• To do
Give the listing again exactly, omitting its images.

• Available data
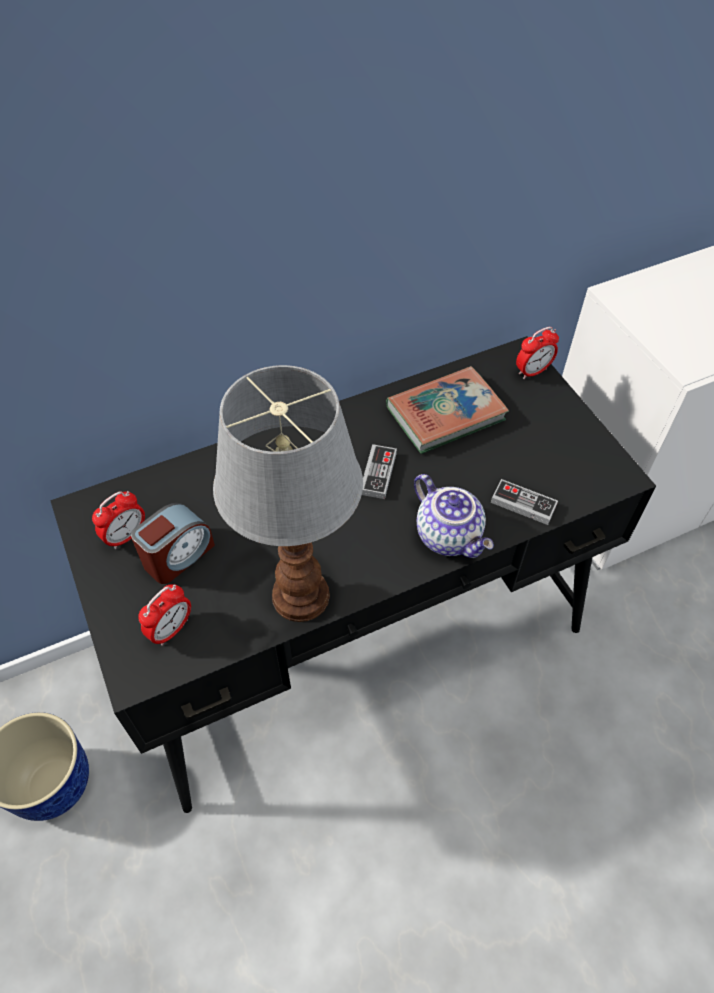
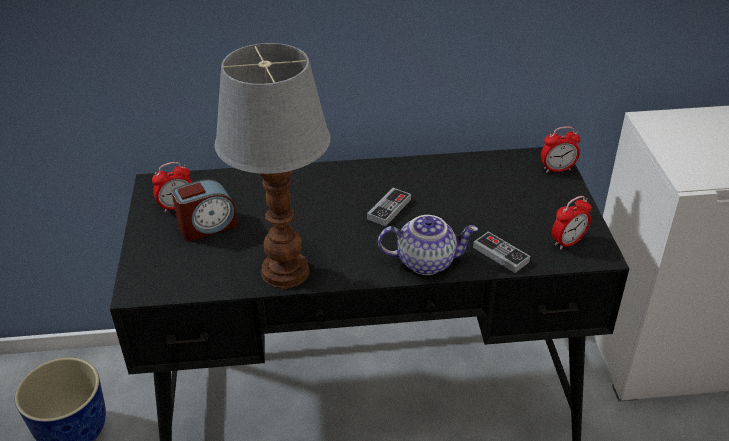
camera: 20 degrees right, 15 degrees down
alarm clock [138,584,191,646] -> alarm clock moved to [552,196,592,250]
book [386,366,509,454] -> none
teapot [414,474,494,558] -> teapot turned 75 degrees counterclockwise [378,215,478,275]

• Answer for the task
camera: 20 degrees right, 15 degrees down
alarm clock [138,584,191,646] -> alarm clock moved to [552,196,592,250]
book [386,366,509,454] -> none
teapot [414,474,494,558] -> teapot turned 75 degrees counterclockwise [378,215,478,275]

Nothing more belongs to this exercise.